Botanically, it’s pretty clear cut.

Sweet potatoes are the root vegetable traditionally eaten at Thanksgiving by millions of Americans while yams are a superficially similar tuber grown in tropical regions of Africa.

But culturally? That’s another story.

Africans brought to America as slaves in Colonial times called the sweet potatoes they encountered here yams, because they looked like the vegetable that was an African staple crop. Hundreds of years later, it’s tough to buck the trend.

The misnomer sometimes causes confusion, said Jeremy Fookes of AV Thomas Produce, a California producer of sweet potatoes.

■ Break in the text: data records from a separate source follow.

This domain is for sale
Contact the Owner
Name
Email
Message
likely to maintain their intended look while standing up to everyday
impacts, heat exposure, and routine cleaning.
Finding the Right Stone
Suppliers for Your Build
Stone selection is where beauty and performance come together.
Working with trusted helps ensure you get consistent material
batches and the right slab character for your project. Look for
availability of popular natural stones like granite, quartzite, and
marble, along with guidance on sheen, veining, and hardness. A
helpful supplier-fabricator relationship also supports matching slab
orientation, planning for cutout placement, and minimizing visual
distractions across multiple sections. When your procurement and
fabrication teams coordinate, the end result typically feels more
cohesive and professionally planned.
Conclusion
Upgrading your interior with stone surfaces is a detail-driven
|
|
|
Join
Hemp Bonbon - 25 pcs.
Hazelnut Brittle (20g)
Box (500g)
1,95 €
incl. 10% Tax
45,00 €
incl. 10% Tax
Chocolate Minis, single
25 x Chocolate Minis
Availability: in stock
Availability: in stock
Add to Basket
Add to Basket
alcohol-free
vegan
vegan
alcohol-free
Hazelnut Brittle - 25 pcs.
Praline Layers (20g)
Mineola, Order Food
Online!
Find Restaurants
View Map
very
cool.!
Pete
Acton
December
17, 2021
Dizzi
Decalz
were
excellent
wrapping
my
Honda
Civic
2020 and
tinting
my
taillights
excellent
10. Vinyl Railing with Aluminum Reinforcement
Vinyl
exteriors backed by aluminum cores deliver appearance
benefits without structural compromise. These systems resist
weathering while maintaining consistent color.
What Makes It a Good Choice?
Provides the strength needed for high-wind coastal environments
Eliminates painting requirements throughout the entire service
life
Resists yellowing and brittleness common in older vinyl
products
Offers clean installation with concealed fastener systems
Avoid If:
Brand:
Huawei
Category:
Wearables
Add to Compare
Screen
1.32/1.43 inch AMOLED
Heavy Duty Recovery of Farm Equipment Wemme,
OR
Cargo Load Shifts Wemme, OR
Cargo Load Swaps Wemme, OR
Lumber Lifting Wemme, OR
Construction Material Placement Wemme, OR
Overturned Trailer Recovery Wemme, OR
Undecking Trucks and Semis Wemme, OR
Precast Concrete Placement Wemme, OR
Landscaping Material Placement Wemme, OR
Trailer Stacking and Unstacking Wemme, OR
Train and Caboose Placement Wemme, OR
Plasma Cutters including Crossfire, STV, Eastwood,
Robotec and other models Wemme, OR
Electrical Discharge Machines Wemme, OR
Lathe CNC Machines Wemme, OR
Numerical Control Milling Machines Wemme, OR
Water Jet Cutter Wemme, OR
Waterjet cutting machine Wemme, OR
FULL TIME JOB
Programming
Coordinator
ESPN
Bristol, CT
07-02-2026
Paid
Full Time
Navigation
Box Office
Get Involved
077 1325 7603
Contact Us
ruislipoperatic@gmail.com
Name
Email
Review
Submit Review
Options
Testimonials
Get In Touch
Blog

He’s fielded calls from bewildered shoppers trying to purchase the ingredients listed on a recipe and finding themselves stumped in the produce department looking for yams when all they see are sweet potatoes, or vice versa. In fact, anything listed as a yam in an American grocery store is almost without exception a sweet potato.

At Sacramento Natural Foods Co-op on Tuesday, customers preparing for their holiday feasts packed the produce section, many making a stop at a prominent display of large, red-skinned sweet potatoes popularly known as yams. The co-op sticks to their correct name, which sometimes causes confusion, said produce manager Rick Kilby.

In those cases, produce workers explain the history of sweet potatoes and most of the time people accept it.

“Although we’ll get some customers who are steadfast in their belief that they’re really looking for are yams and don’t believe that what they’re buying are yams,” Kilby said.

Kilby said he’s sure that African tuber would not be a satisfactory substitute for traditional Thanksgiving holiday sweet potato side dishes and pies, and other experts agreed – African yams are starchier, drier and less flavorful than sweet potatoes.

A USDA subcommittee “Can the Yam” convened to bring clarity and conformity to the world of sweet potato marketing, said Fookes, who headed the effort. While it might seem like nothing more than a semantic issue, there is a governmental agency that regulates how foods are labeled to ensure consumers get what they pay for.

The end result was a ruling that allowed use of both sweet potato and yam – as long as the terms are never used deceptively. Traditionally on the West Coast anyway, sweet potatoes with orange flesh are known as yams.

Fookes said there are about five main types of sweet potatoes, with color of the flesh ranging from white to orange to purple, which possibly adds to the confusion. And while they are all members of the same family, they have slightly different attributes that suit them to different dishes.

The orange varieties (traditionally called garnets, although the actual garnet variety isn’t in widespread cultivation, Fookes added) make good pies and sweet dishes, and the white Muraski variety makes an good substitute for regular white potatoes in recipes.

But all carry the health benefit for which they are so strongly recommended by doctors and dieticians, Fookes said, explaining that the same confusion over which sweet potato to use in a recipe comes out in the nutritional context. He added that one type stands out for antioxidant content: the purple varieties. Although they tend to be more bitter than others, he recommended the Stokes purple sweet potato for flavor.

However, you slice, mash, bake or boil them, botanically, a sweet potato will never be a yam. But culturally, the orange sweet potatoes we eat at Thanksgiving might always be one.

After all, ‘candied sweet potato’ just doesn't sound right, does it?

“It doesn’t roll off the tongue the same way, you’re right,” Fookes agreed.